(Collected data entries)
○ ○ ○

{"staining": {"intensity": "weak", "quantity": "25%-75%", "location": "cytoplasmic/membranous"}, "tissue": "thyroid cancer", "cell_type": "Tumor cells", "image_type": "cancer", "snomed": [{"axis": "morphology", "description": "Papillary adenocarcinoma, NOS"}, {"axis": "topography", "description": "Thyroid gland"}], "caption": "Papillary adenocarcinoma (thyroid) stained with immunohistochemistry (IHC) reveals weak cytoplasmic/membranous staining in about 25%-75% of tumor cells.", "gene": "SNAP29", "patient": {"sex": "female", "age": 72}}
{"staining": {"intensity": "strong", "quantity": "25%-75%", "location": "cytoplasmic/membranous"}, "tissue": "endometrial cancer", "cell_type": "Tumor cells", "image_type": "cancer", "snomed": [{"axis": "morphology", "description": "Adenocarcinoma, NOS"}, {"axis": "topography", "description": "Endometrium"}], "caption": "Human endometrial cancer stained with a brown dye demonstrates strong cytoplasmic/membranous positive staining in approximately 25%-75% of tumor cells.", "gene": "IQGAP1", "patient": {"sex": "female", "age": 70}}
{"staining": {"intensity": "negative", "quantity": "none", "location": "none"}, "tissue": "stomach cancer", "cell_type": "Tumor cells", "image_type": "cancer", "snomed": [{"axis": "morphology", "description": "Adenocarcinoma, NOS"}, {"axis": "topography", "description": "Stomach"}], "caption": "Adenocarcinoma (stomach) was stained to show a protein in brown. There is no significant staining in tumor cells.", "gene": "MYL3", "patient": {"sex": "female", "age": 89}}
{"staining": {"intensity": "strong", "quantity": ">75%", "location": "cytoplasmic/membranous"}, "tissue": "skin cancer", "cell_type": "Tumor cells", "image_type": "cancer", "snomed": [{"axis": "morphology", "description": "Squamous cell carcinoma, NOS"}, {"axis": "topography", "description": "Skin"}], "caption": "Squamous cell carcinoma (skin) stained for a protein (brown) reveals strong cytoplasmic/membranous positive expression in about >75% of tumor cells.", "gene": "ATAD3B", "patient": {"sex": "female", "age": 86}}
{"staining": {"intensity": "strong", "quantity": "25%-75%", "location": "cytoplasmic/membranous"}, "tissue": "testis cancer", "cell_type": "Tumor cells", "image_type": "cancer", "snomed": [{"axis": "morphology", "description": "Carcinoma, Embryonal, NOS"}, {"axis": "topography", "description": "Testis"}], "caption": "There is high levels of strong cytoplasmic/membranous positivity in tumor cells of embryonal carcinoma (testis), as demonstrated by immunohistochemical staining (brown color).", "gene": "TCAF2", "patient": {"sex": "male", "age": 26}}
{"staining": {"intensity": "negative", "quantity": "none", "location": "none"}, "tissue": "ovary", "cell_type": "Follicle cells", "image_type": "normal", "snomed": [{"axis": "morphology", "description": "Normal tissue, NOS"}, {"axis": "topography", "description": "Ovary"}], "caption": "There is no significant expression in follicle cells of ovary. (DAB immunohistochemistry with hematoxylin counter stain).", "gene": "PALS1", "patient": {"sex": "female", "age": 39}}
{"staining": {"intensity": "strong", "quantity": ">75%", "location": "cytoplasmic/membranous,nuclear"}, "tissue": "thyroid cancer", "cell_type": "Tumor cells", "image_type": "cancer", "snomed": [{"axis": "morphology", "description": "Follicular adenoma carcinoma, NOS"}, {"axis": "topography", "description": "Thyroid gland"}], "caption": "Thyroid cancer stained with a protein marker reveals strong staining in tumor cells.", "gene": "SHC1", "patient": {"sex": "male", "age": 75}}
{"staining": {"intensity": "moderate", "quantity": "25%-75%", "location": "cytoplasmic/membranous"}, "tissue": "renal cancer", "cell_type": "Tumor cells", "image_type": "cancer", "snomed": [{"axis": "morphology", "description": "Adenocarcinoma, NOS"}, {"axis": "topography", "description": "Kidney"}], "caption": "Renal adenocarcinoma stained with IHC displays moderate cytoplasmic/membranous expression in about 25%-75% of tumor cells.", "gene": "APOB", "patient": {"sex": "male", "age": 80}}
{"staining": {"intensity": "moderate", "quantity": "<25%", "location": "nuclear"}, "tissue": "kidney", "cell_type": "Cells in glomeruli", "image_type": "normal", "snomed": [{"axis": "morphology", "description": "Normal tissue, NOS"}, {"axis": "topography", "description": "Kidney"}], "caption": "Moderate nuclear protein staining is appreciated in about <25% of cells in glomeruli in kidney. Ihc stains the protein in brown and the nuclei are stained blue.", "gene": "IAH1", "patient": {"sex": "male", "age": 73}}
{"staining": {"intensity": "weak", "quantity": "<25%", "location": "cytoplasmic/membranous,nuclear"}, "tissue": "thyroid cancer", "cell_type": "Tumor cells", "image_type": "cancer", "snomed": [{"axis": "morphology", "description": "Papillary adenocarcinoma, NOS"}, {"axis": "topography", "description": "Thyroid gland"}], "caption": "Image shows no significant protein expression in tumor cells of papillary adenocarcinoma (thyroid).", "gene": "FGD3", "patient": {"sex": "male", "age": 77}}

○ ○ ○

Directions for this task: Every piece of the data is to be set down again exactly.

Reply:
{"staining": {"intensity": "weak", "quantity": "25%-75%", "location": "cytoplasmic/membranous"}, "tissue": "thyroid cancer", "cell_type": "Tumor cells", "image_type": "cancer", "snomed": [{"axis": "morphology", "description": "Papillary adenocarcinoma, NOS"}, {"axis": "topography", "description": "Thyroid gland"}], "caption": "Papillary adenocarcinoma (thyroid) stained with immunohistochemistry (IHC) reveals weak cytoplasmic/membranous staining in about 25%-75% of tumor cells.", "gene": "SNAP29", "patient": {"sex": "female", "age": 72}}
{"staining": {"intensity": "strong", "quantity": "25%-75%", "location": "cytoplasmic/membranous"}, "tissue": "endometrial cancer", "cell_type": "Tumor cells", "image_type": "cancer", "snomed": [{"axis": "morphology", "description": "Adenocarcinoma, NOS"}, {"axis": "topography", "description": "Endometrium"}], "caption": "Human endometrial cancer stained with a brown dye demonstrates strong cytoplasmic/membranous positive staining in approximately 25%-75% of tumor cells.", "gene": "IQGAP1", "patient": {"sex": "female", "age": 70}}
{"staining": {"intensity": "negative", "quantity": "none", "location": "none"}, "tissue": "stomach cancer", "cell_type": "Tumor cells", "image_type": "cancer", "snomed": [{"axis": "morphology", "description": "Adenocarcinoma, NOS"}, {"axis": "topography", "description": "Stomach"}], "caption": "Adenocarcinoma (stomach) was stained to show a protein in brown. There is no significant staining in tumor cells.", "gene": "MYL3", "patient": {"sex": "female", "age": 89}}
{"staining": {"intensity": "strong", "quantity": ">75%", "location": "cytoplasmic/membranous"}, "tissue": "skin cancer", "cell_type": "Tumor cells", "image_type": "cancer", "snomed": [{"axis": "morphology", "description": "Squamous cell carcinoma, NOS"}, {"axis": "topography", "description": "Skin"}], "caption": "Squamous cell carcinoma (skin) stained for a protein (brown) reveals strong cytoplasmic/membranous positive expression in about >75% of tumor cells.", "gene": "ATAD3B", "patient": {"sex": "female", "age": 86}}
{"staining": {"intensity": "strong", "quantity": "25%-75%", "location": "cytoplasmic/membranous"}, "tissue": "testis cancer", "cell_type": "Tumor cells", "image_type": "cancer", "snomed": [{"axis": "morphology", "description": "Carcinoma, Embryonal, NOS"}, {"axis": "topography", "description": "Testis"}], "caption": "There is high levels of strong cytoplasmic/membranous positivity in tumor cells of embryonal carcinoma (testis), as demonstrated by immunohistochemical staining (brown color).", "gene": "TCAF2", "patient": {"sex": "male", "age": 26}}
{"staining": {"intensity": "negative", "quantity": "none", "location": "none"}, "tissue": "ovary", "cell_type": "Follicle cells", "image_type": "normal", "snomed": [{"axis": "morphology", "description": "Normal tissue, NOS"}, {"axis": "topography", "description": "Ovary"}], "caption": "There is no significant expression in follicle cells of ovary. (DAB immunohistochemistry with hematoxylin counter stain).", "gene": "PALS1", "patient": {"sex": "female", "age": 39}}
{"staining": {"intensity": "strong", "quantity": ">75%", "location": "cytoplasmic/membranous,nuclear"}, "tissue": "thyroid cancer", "cell_type": "Tumor cells", "image_type": "cancer", "snomed": [{"axis": "morphology", "description": "Follicular adenoma carcinoma, NOS"}, {"axis": "topography", "description": "Thyroid gland"}], "caption": "Thyroid cancer stained with a protein marker reveals strong staining in tumor cells.", "gene": "SHC1", "patient": {"sex": "male", "age": 75}}
{"staining": {"intensity": "moderate", "quantity": "25%-75%", "location": "cytoplasmic/membranous"}, "tissue": "renal cancer", "cell_type": "Tumor cells", "image_type": "cancer", "snomed": [{"axis": "morphology", "description": "Adenocarcinoma, NOS"}, {"axis": "topography", "description": "Kidney"}], "caption": "Renal adenocarcinoma stained with IHC displays moderate cytoplasmic/membranous expression in about 25%-75% of tumor cells.", "gene": "APOB", "patient": {"sex": "male", "age": 80}}
{"staining": {"intensity": "moderate", "quantity": "<25%", "location": "nuclear"}, "tissue": "kidney", "cell_type": "Cells in glomeruli", "image_type": "normal", "snomed": [{"axis": "morphology", "description": "Normal tissue, NOS"}, {"axis": "topography", "description": "Kidney"}], "caption": "Moderate nuclear protein staining is appreciated in about <25% of cells in glomeruli in kidney. Ihc stains the protein in brown and the nuclei are stained blue.", "gene": "IAH1", "patient": {"sex": "male", "age": 73}}
{"staining": {"intensity": "weak", "quantity": "<25%", "location": "cytoplasmic/membranous,nuclear"}, "tissue": "thyroid cancer", "cell_type": "Tumor cells", "image_type": "cancer", "snomed": [{"axis": "morphology", "description": "Papillary adenocarcinoma, NOS"}, {"axis": "topography", "description": "Thyroid gland"}], "caption": "Image shows no significant protein expression in tumor cells of papillary adenocarcinoma (thyroid).", "gene": "FGD3", "patient": {"sex": "male", "age": 77}}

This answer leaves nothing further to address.